Document section:
-----

NOW, THEREFORE, in consideration of the premises, representations, warranties and the covenants contained in this Agreement, and for other good and valuable consideration, the receipt, sufficiency and adequacy of which are hereby acknowledged, the parties hereto agree as follows:

 

1.                  Purchase and Sale of LAC Common Stock.

 

(a)               Purchase and Sale. Upon the terms and subject to the conditions set forth in this Agreement, effective at the Merger Closing:

 

 
 

 

(i)                 Each Purchaser hereby agrees to purchase from the Company and the Company hereby agrees to issue and sell to the Purchasers the amount of shares of LAC Common Stock set forth on Schedule A hereto with respect to each Purchaser (collectively, the “Purchased Shares”), for an aggregate purchase price of Ten Million dollars ($10,000,000) (the “Purchase Price”), the relevant portions of which shall be paid by each of the Purchasers in the amounts set forth opposite such Purchaser’s name on Schedule A hereto.

 

(b)               Procedures. Upon the terms and subject to the conditions set forth in this Agreement:

 

(i)                 Payment of Purchase Price. Purchasers shall pay or cause to be paid on the date hereof, their respective portions of the full amount of the Purchase Price, by wire transfer of immediately available funds, to one or more accounts designated by Wells Fargo Bank, National Association, as escrow agent under and as provided for in the Escrow Agreement executed by Purchasers and the Company on the date hereof (the “Escrow Agreement”).

 

(ii)               Certificates. At the Merger Closing, the Company shall deliver to Purchasers a certificate or certificates representing all of the Purchased Shares to be issued and sold by the Company hereunder.

-----

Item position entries

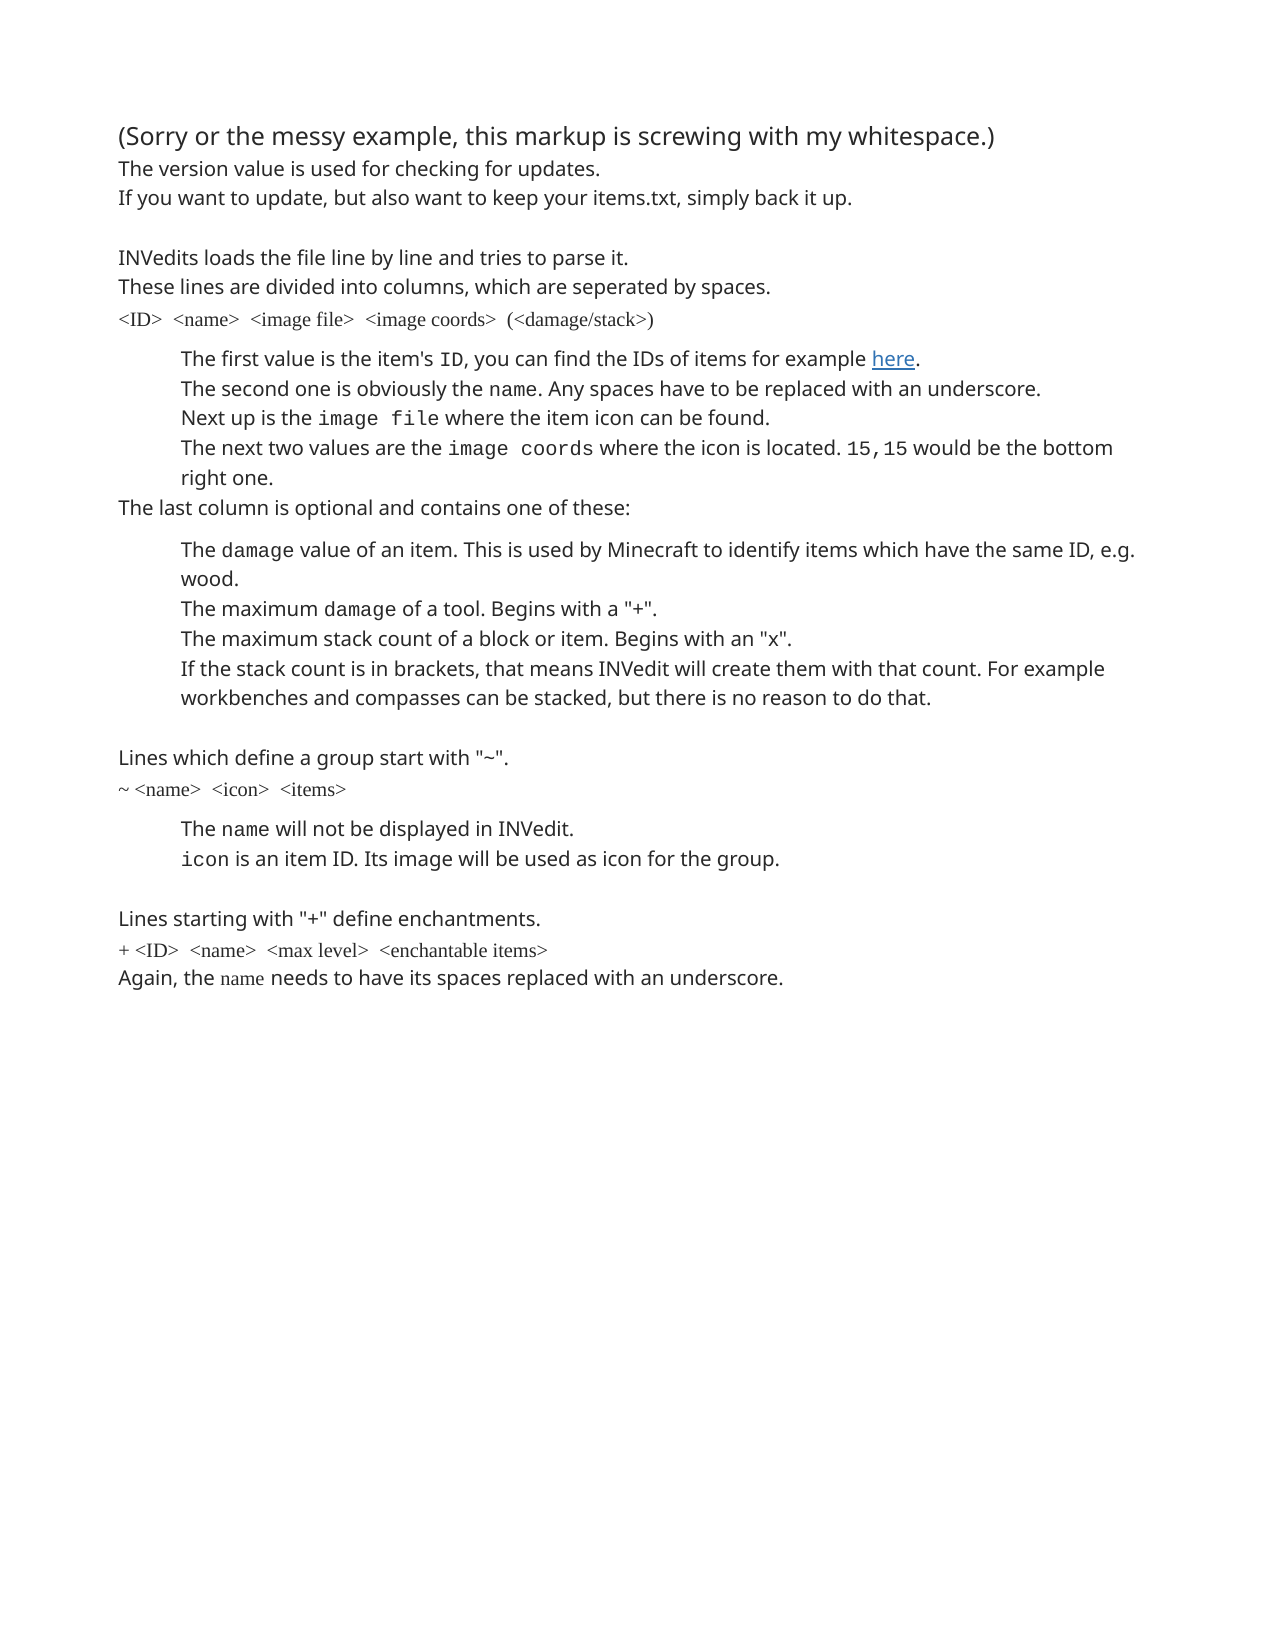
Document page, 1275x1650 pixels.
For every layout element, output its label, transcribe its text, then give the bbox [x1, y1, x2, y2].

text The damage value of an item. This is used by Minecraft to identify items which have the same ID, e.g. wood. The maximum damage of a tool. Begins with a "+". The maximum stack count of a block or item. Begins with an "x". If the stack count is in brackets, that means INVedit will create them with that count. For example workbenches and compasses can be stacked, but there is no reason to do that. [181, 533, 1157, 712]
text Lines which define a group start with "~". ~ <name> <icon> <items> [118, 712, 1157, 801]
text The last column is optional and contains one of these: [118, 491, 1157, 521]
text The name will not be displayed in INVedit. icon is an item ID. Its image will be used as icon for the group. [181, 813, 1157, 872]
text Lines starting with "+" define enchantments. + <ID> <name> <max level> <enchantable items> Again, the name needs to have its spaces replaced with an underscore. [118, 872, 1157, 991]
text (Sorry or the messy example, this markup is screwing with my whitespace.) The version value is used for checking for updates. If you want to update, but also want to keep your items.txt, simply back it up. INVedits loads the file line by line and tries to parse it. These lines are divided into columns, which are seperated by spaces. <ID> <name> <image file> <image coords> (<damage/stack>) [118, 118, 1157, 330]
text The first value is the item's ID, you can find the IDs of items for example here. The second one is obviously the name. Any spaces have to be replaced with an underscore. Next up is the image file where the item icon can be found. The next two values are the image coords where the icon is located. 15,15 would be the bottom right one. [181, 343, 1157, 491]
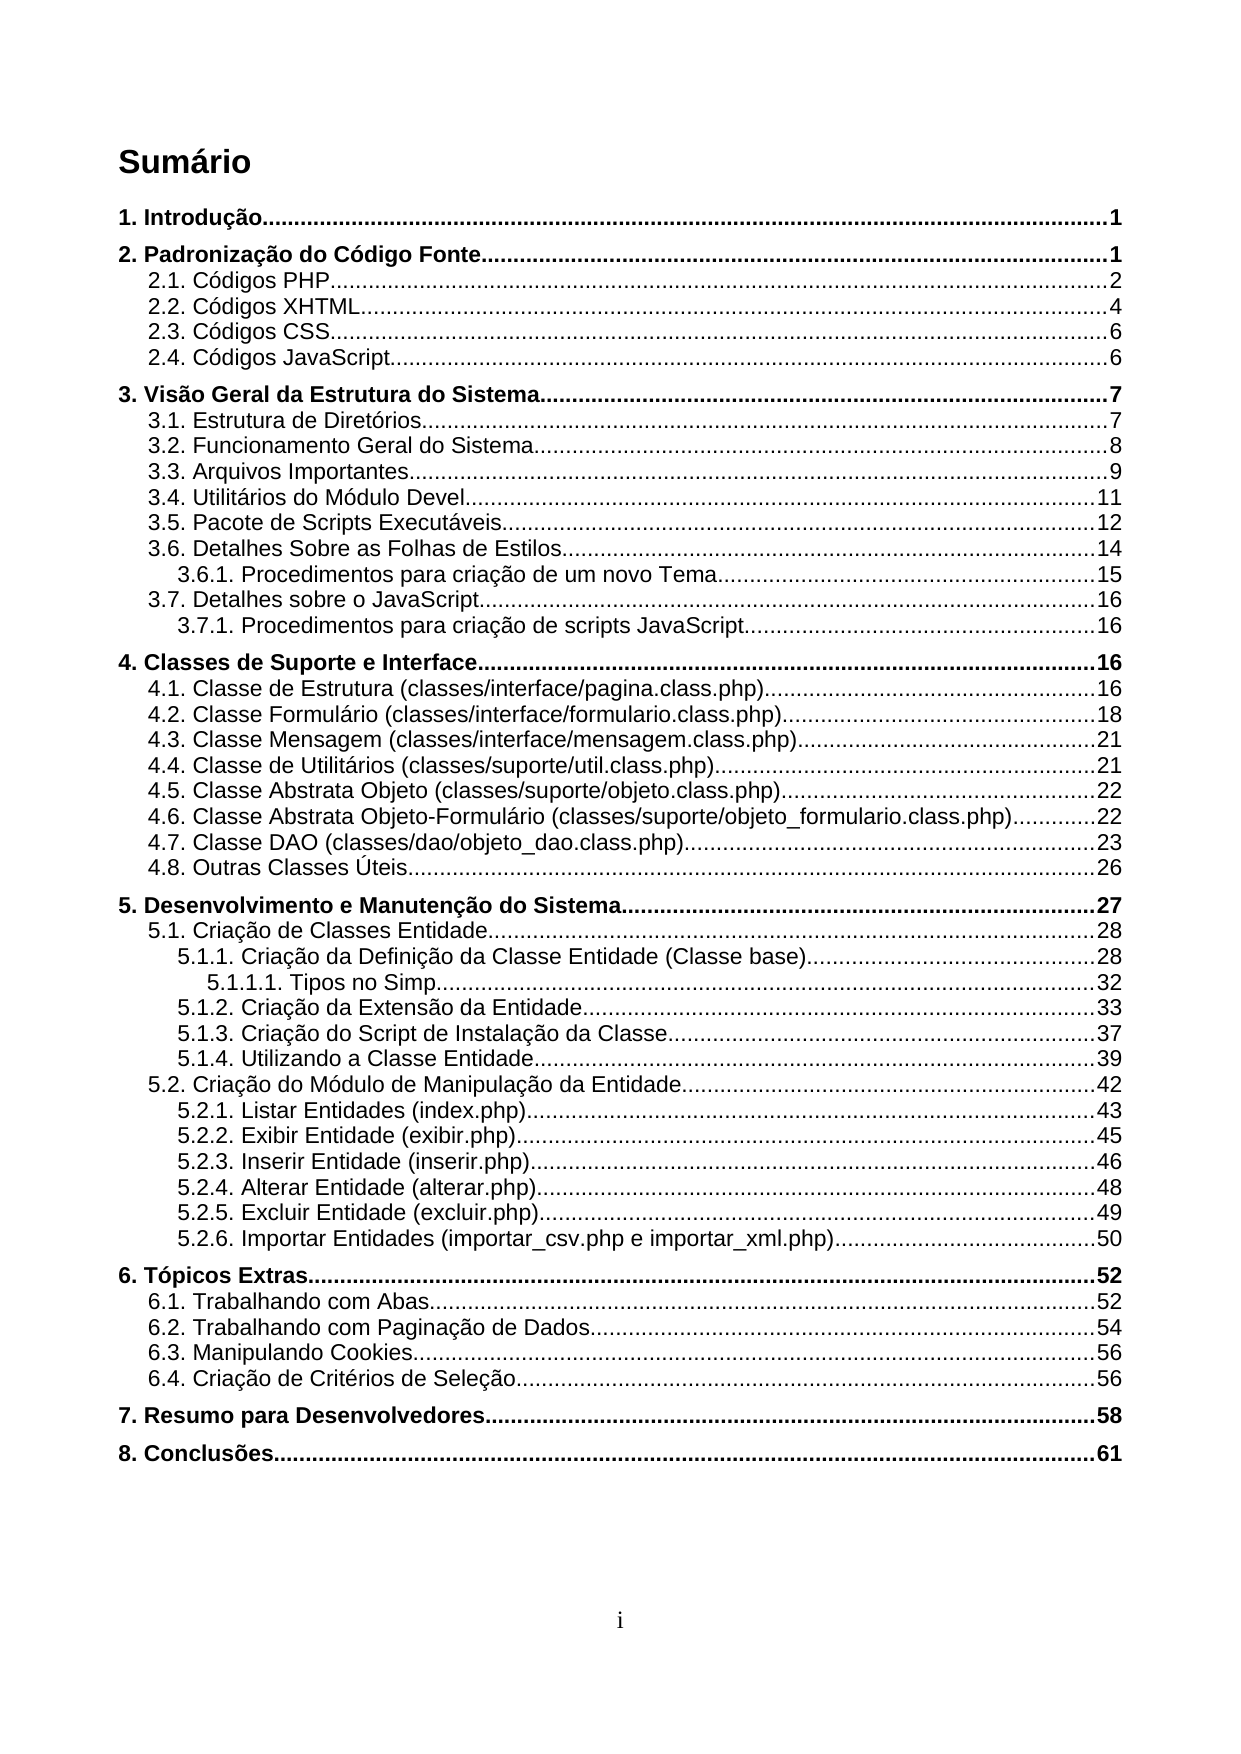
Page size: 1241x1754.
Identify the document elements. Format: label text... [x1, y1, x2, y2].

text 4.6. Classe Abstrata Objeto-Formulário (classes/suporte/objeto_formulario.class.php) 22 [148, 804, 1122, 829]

-----

Directives:
1) According to the stock purchase agreement, what is the aggregate purchase price for the Purchased Shares?
2) Continue the stock purchase agreement from its last sentence.

Answers to the exercise:
1) Ten Million dollars ($10,000,000).

2)
(iii)             Further Assurances. At the Merger Closing, the parties hereto shall execute and deliver such additional documents and take such additional actions as the parties reasonably may deem to be practical and necessary in order to consummate the purchase and sale of the Purchased Shares as contemplated by this Agreement.

 

(iv)             Legends. Each certificate evidencing the Purchased Shares and delivered to Purchasers in accordance herewith shall be stamped or otherwise imprinted with legends in substantially the following form:

 

“THE SECURITIES REPRESENTED BY THIS CERTIFICATE HAVE NOT BEEN REGISTERED UNDER THE SECURITIES ACT OF 1933, AS AMENDED (THE “ACT”), OR THE SECURITIES LAWS OF ANY STATE AND MAY NOT BE SOLD OR TRANSFERRED IN THE ABSENCE OF AN EFFECTIVE REGISTRATION STATEMENT UNDER THE ACT AND SAID LAWS OR AN EXEMPTION FROM THE REGISTRATION REQUIREMENTS THEREOF.”

 

“THE SECURITIES REPRESENTED HEREBY ARE SUBJECT TO ADDITIONAL RESTRICTIONS ON TRANSFER AND VOTING AND CERTAIN OTHER AGREEMENTS SET FORTH IN A STOCKHOLDERS AGREEMENT BETWEEN THE ISSUER AND THE INITIAL HOLDER HEREOF, AS AMENDED FROM TIME TO TIME. A COPY OF SUCH AGREEMENT SHALL BE FURNISHED WITHOUT CHARGE BY THE ISSUER TO THE HOLDER HEREOF UPON WRITTEN REQUEST.”

 

(c)                Stockholders’ Agreement. As of the date hereof, but effective as of the Merger Closing, the Company, Purchasers and certain other stockholders shall enter into the stockholders’ agreement approved in form by Levy Newco and Levy Newco II and applicable to the LAC Common Stock for the period following Merger Closing (the “Stockholders’ Agreement”) that provides, at a minimum, for the following: (A) “piggyback” registration rights for Purchasers and the Purchased Shares that are pari passu with the most favorable rights applicable to any Step One Purchaser and (B) transfer restrictions applicable to Purchasers that are pari passu with the least restrictive provisions applicable to any Step One Purchaser, including each of the Purchasers.

 

 
 

 

2.                  Representations and Warranties.

 

(a)               Representations and Warranties of Purchasers. Each of the Purchasers represents and warrants to the Company, as follows:

 

(i)                 Organization and Good Standing. Such Purchaser is duly organized, validly existing, and in good standing in its state of organization.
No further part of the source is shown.